- EXERCISE OBJECTIVE -
Write the next part of the passage about the Parkes Radio Telescope below, starting after its last sentence.

- DOCUMENT -
++++++++
It was built in 1961, but only the basic structure has remained. All of the electronics, control, cabling etc has been updated regularly and the Parkes Radio Telescope is now ten thousand time more sensitive than when it first started in 1961.

The design of the telescope was copied by NASA for the tracking dishes of its Deep Space Network.

The dish and the other moving parts weigh one million kilos (approx 1000 tons). The diameter of the dish is 64 metres (70 yards).

The dish is a receiver it never sends outbound signals – it is a listening unit.

The dish can be tilted to a maximum of 60 degrees, which take five minutes to complete.

The above photo is by David Crosling

Students can control the telescope over the internet.

The telescope is used 85% of the time, which allows time for maintenance – less than 5% is lost due to high winds. If the wind is greater than 35 km / hour (about 22 mph) the dish is pointed straight up. 

During the Apollo 11 mission the Parkes Dish was the prime receiving station and during the Moon walk the Parke’s dish had to contend with wind gusting at over 100 km per hour, and the Director had to give special permission for the dish to operate.
The Dish was involved in further Apollo missions – 12, 14, 15, and 17.  It was called on to help during the Apollo 13 emergency.

This telescope, in partnership with Jodrell Bank (UK) & the Green Bank telescope in West Virginia (US) discovered in 2003, the only known system of two pulsars.
The Parkes telescope has an accuracy of 11 arcseconds, which is about the width of a finger seen at a distance of 150 mtrs (164 yards).
If you are interested in the details of double pulsars – who isn’t? . . . . . 
check out the link below – after reading it a few times I think I grasped a little.
Check if I am correct

The double pulsar is ‘only’ 2000 light years away from us.
One light year is the distance that light will travel, in an Earth year, which is 9.5 trillion km or 5.88 trillion miles, now multiply those figures by 2000 . . . . . 

The various objects in space issue radio waves and it these waves that the Parkes Telescope captures, and using computers the captured radio waves are converted into pictures.
++++++++
- GIVEN ENTRIES -
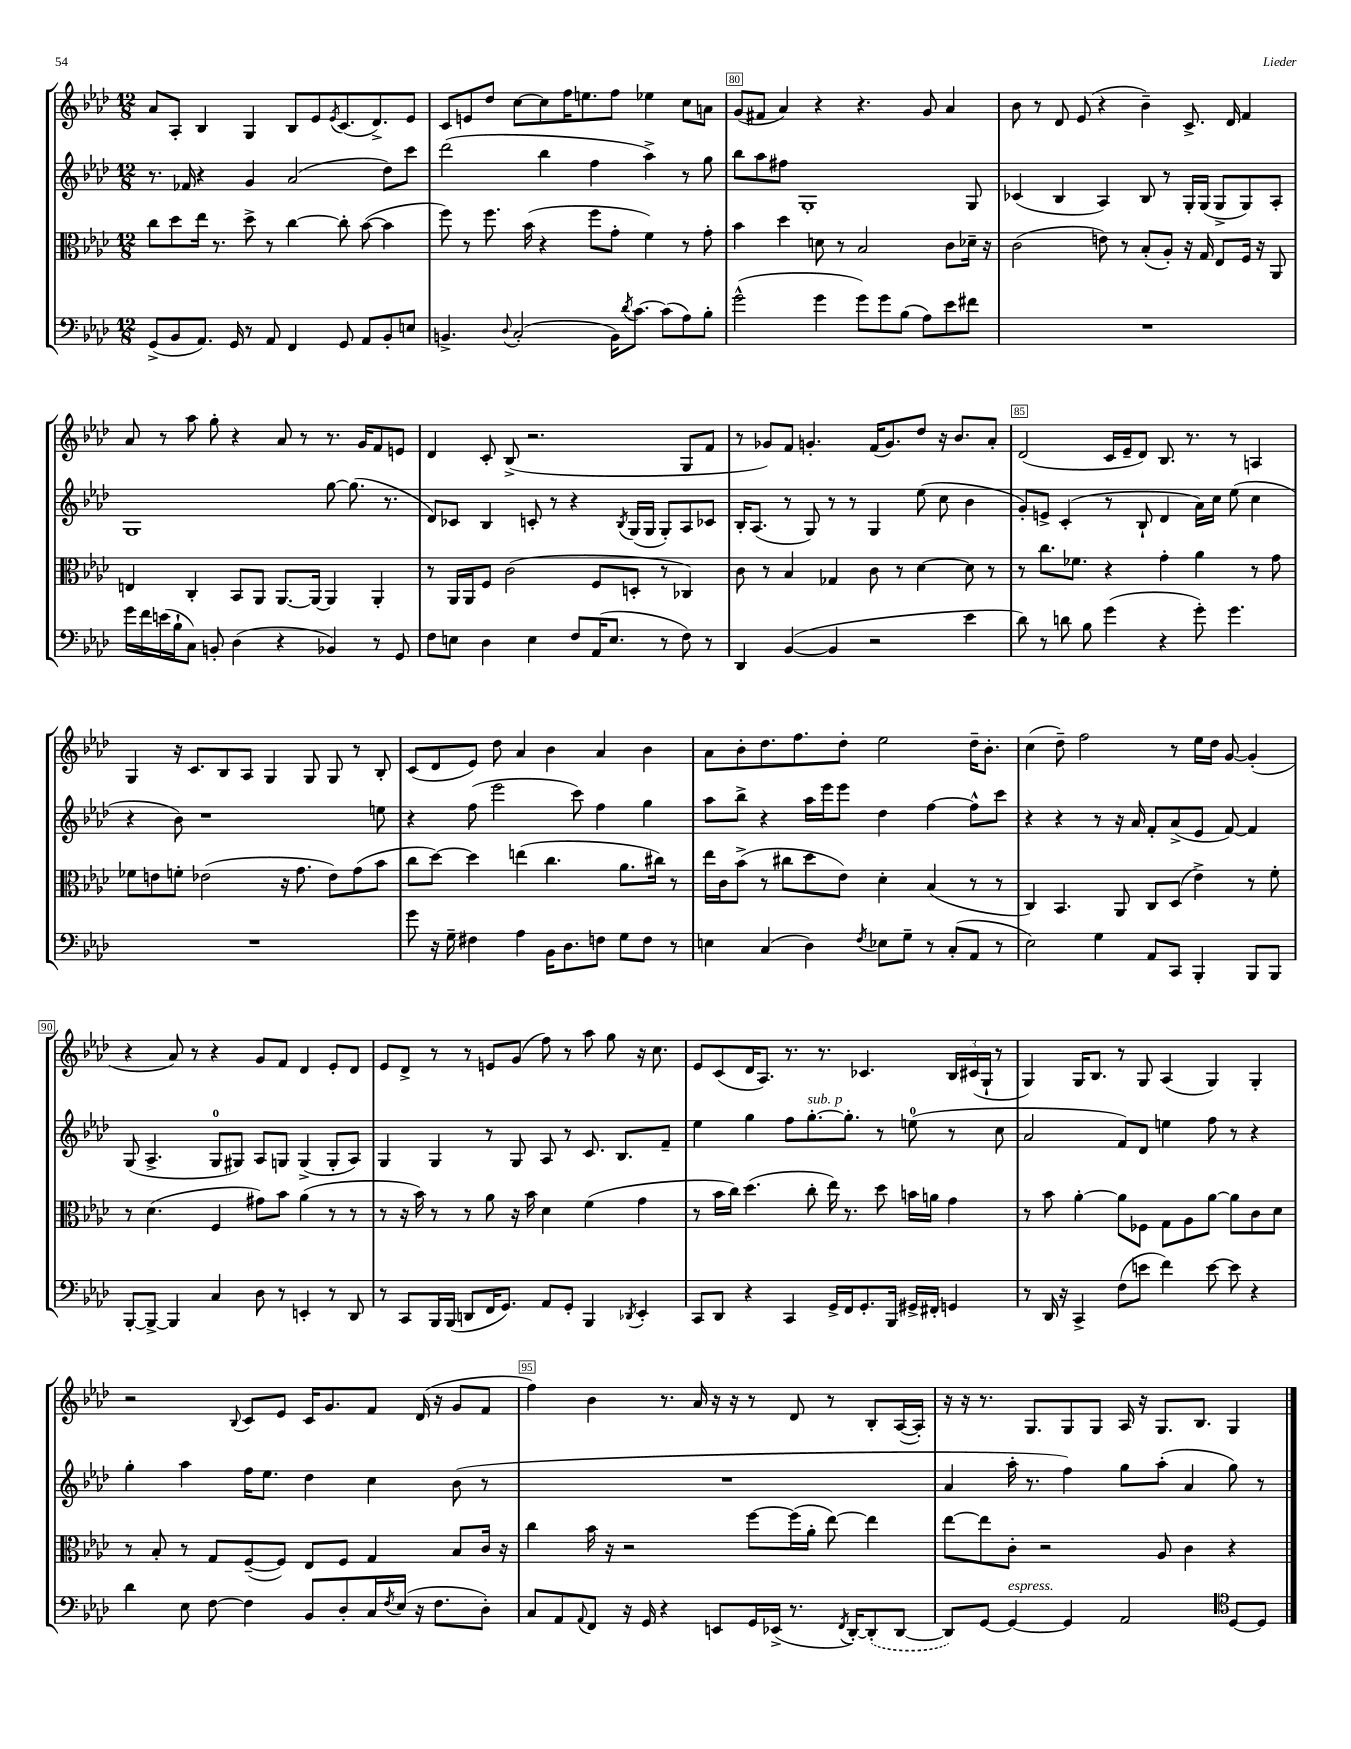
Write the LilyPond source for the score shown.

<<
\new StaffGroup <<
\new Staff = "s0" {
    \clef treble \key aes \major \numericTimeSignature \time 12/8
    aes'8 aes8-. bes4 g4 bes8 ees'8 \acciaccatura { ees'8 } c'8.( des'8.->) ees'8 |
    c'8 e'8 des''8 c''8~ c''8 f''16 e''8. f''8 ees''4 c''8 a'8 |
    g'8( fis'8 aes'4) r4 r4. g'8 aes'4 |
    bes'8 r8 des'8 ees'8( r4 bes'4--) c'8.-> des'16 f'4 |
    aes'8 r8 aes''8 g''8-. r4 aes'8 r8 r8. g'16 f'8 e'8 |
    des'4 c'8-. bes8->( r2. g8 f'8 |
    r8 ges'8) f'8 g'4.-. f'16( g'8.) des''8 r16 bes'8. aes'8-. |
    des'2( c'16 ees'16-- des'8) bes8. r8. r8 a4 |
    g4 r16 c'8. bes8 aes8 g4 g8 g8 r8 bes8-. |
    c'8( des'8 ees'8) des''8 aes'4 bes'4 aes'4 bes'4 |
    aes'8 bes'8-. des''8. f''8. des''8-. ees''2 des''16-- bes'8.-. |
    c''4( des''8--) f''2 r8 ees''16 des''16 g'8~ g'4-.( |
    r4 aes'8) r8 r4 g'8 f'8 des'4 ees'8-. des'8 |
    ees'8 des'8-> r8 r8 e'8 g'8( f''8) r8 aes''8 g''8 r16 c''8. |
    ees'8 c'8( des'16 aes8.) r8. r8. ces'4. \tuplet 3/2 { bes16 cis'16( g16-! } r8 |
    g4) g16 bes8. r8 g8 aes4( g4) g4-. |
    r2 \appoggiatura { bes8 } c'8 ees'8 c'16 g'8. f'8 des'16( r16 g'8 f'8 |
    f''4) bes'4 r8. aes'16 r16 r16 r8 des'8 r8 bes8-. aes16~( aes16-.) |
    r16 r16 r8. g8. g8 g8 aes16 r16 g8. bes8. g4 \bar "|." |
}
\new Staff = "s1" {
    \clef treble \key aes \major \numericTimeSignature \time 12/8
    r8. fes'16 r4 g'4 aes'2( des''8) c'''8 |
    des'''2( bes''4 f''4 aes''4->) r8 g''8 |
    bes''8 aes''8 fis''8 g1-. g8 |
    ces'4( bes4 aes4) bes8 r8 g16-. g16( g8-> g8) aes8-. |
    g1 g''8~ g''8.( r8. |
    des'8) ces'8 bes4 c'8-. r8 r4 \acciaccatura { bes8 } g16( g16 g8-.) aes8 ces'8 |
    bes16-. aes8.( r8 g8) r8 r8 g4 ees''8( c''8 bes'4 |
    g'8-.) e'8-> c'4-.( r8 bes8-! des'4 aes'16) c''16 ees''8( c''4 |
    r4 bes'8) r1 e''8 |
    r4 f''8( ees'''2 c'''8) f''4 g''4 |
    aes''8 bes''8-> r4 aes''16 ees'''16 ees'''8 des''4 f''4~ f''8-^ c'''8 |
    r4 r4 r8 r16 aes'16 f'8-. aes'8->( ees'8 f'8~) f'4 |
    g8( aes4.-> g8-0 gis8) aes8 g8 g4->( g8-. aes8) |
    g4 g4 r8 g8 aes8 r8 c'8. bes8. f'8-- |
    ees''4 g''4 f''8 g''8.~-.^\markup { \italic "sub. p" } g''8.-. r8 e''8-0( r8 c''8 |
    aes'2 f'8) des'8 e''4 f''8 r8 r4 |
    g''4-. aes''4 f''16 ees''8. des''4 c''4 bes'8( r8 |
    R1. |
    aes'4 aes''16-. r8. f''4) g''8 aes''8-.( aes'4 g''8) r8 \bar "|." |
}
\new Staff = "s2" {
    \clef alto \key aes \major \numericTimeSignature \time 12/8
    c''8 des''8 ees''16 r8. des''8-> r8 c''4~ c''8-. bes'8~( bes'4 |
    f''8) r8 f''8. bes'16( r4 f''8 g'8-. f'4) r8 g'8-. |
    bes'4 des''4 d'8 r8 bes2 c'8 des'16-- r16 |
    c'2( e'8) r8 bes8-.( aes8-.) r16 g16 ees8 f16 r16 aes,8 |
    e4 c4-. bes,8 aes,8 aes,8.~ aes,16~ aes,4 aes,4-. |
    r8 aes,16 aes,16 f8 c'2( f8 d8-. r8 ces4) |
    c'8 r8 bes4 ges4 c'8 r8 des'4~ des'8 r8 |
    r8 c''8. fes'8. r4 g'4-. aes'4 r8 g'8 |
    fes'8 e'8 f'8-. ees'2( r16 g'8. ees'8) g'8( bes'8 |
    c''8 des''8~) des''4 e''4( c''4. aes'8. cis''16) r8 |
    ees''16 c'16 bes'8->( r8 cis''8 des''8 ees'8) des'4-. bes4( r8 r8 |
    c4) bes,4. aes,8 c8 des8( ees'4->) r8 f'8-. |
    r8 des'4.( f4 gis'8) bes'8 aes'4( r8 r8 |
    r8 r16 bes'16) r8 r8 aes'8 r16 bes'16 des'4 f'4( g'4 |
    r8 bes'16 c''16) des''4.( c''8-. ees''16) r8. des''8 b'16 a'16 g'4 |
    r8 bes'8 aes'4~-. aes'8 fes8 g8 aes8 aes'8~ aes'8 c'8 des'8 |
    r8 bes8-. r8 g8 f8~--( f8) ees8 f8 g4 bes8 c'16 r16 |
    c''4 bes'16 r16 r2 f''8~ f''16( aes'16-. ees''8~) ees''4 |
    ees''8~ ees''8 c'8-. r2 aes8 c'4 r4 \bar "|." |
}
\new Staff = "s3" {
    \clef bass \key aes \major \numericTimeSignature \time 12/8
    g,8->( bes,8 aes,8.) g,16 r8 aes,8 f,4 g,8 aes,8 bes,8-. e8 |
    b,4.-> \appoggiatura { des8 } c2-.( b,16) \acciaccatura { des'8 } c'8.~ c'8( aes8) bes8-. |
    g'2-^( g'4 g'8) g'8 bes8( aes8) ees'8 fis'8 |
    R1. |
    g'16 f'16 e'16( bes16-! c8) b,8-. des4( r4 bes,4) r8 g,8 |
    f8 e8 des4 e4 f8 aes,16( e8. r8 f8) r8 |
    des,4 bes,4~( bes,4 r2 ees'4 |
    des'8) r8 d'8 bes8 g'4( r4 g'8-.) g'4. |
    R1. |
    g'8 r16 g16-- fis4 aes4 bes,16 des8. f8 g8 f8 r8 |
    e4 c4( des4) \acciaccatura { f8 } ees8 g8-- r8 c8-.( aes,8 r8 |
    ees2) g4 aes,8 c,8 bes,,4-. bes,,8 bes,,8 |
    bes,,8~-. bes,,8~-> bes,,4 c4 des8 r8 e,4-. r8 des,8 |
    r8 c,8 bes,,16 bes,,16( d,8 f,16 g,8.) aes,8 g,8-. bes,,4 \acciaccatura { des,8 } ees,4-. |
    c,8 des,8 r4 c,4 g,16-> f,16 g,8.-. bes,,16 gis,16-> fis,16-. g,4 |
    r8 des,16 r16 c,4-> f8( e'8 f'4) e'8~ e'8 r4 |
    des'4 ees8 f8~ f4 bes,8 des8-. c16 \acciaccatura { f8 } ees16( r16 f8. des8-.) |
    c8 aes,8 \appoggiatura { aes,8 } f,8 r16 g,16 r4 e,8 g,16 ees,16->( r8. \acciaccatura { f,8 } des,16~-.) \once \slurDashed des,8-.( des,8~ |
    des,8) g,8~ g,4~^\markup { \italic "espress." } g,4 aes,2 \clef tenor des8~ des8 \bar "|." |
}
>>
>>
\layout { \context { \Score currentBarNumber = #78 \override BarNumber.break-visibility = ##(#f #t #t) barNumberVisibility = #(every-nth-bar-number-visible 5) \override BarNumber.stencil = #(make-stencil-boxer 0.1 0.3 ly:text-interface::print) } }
++++++++
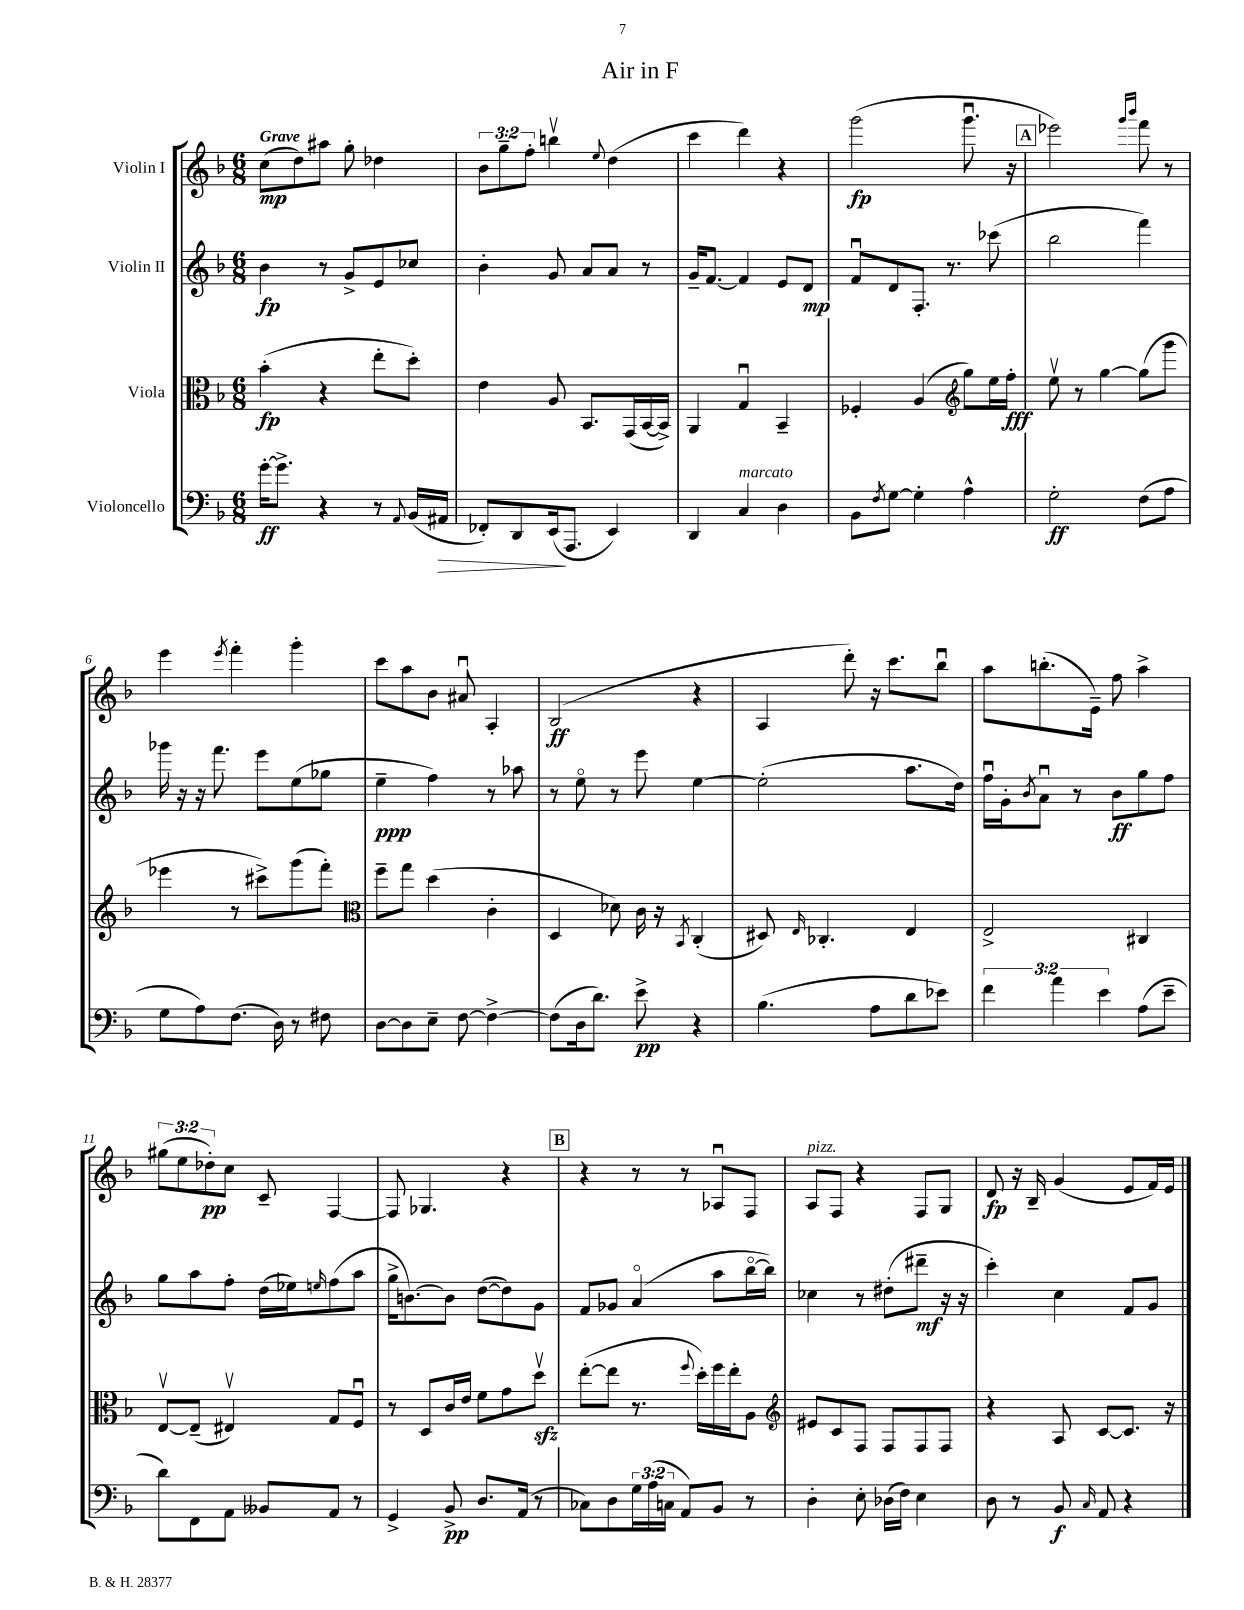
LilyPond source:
++++++++
- TASK RESPONSE -
I copied the above pictures and explanation from the Australian Telescope Fast Facts leaflet.

The radio waves received are so weak by the time they reach Earth they are measured as a hundredth of a million of a million watt.
If you were to use the power in the captured radio wave to heat water, it would take 70,000 years to heat one drop of water one degree Centigrade or 33.8 degree Fahrenheit.   

If you are looking for a light-hearted look at Parkes radio telescope, try a film called ‘The Dish’ with Sam Neill in the lead role.
If you do watch this film be aware that it is entertainment – in real life they did not have a power failure, they did not lose the track of the spacecraft, there were more than four people involved at the time, the Australians & the Americans were not against each other – they had a good working relationship, the PM of Australia did not visit Parkes, but he did visit the Honeysuckle Creek tracking station.

The Prime Minister of Australia

John Gorton, (1911-2002),he was Knighted in 1977,

The PM visited Honeysuckle Creek rather than Parkes on that momentous day in 1969 for a reason that is clear if you click on the link below. 

  First amongst equals

Buzz Aldrin, photographed by Neil Armstrong.

Long Live Absolute World Peace

Cowra is the only place in the world that has a Peace Bell and is not a major city.

In 1951, Chiyoji Nakagawa, who at that time was a council member of the UN Association of Japan visited Paris at his own expense to observe the 6th General Assembly of the United Nations.
He obtained the aid of Benjamin Cohen, who was the Secretary General, so that he could appeal to national representatives and said

“I want to collect coins and medals from people all over the world, going beyond differences in ideas, principles, regions, races, and nationalities, to melt them into one moulded piece to cast a bell as a symbol of the wish for peace and present it to the United Nations headquarters. I want the bell to be tolled for peace.”

Starting with the coins that he collected from the member of the Assembly, he collected coins and medals from sixty countries. He spent the next three years collecting coins and eventually he was able to commission the creation of a bell. When completed the bell had the Japanese writing carved on it that said – “Long live absolute World peace .”

A hand full of sand from the atom bombed area of Hiroshima, sent by a Zen Priest, and another handful of sand from Nagasaki, sent by a Christian girl, travelled with the bell to be buried under the foundation stone of the bell.
The bell is located in the Japanese garden of the United Nations and is rung twice a year – 21st March, which is Earth Day, and 21st September, which is the International Day of Peace.

The original bell located in the UN

The Australian Peace Bell contains coins from 106 UN member countries and is a replica of the bell in the UN. The Australian bell was awarded to Cowra in 1992 for their contribution to world peace and international understanding.

A ceremony is held on World Peace Day – 3rd Tuesday in September.

I do hope we have peace in Ukraine before September!

If you are unable to read the plaque – see below

On 4th August 2014 representatives of eighteen nations rang Australia’s World Peace Bell in solemn commemoration of the outbreak of the First World War one hundred years ago.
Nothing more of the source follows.